Exercise instructions
Every record below must be copied exactly, with images dropped.
>>>
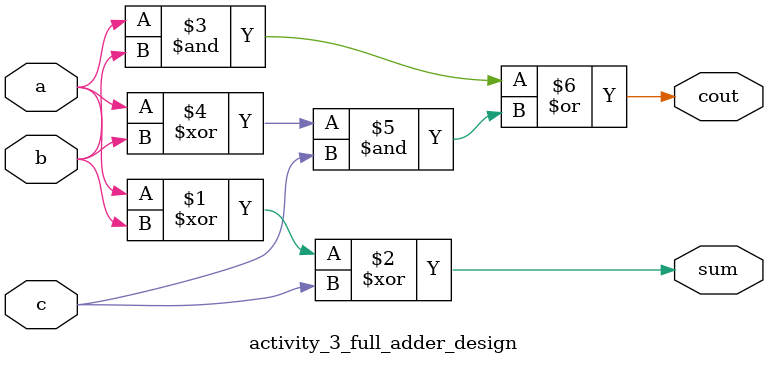
<source format=v>

`timescale 1ns/1ns

module activity_3_full_adder_design (a, b, c, cout, sum);
  
input a, b, c;
output cout, sum;
  
 assign sum = (a^b)^c;
 assign cout = a&b | (a^b)&c;
  
endmodule

</source>
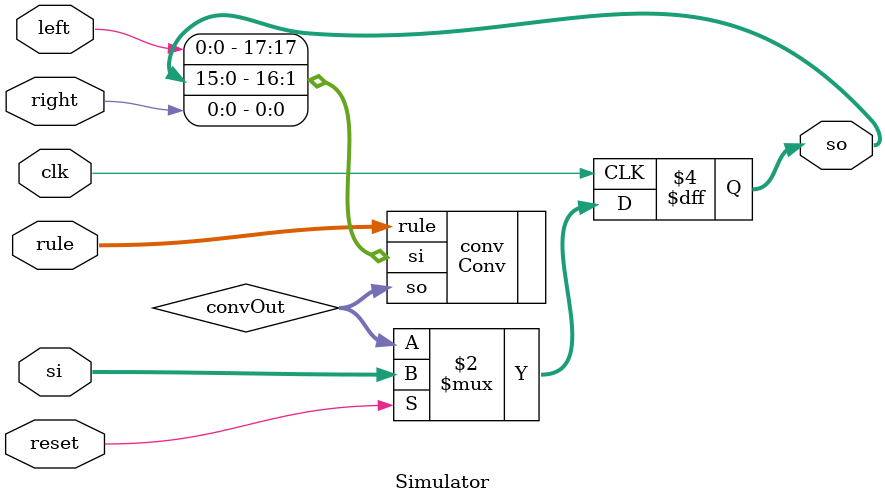
<source format=sv>
module Simulator#(parameter WIDTH=16)(
    input clk, reset,
    input [WIDTH-1:0] si,
    input [7:0] rule,
    input left = 0, right = 0,
    output reg [WIDTH-1:0] so = 0
    );
    
    logic [WIDTH-1:0] convOut;
    
    Conv conv(.si({left, so, right}), .rule(rule), .so(convOut));
    
    always_ff @(posedge clk) begin
        so <= reset ? si : convOut;
    end
endmodule
</source>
<<<
Answer for this exercise
<source format=v>

`timescale 1ns/1ns

module activity_3_full_adder_design (a, b, c, cout, sum);
  
input a, b, c;
output cout, sum;
  
 assign sum = (a^b)^c;
 assign cout = a&b | (a^b)&c;
  
endmodule

</source>
<source format=sv>
module Simulator#(parameter WIDTH=16)(
    input clk, reset,
    input [WIDTH-1:0] si,
    input [7:0] rule,
    input left = 0, right = 0,
    output reg [WIDTH-1:0] so = 0
    );
    
    logic [WIDTH-1:0] convOut;
    
    Conv conv(.si({left, so, right}), .rule(rule), .so(convOut));
    
    always_ff @(posedge clk) begin
        so <= reset ? si : convOut;
    end
endmodule
</source>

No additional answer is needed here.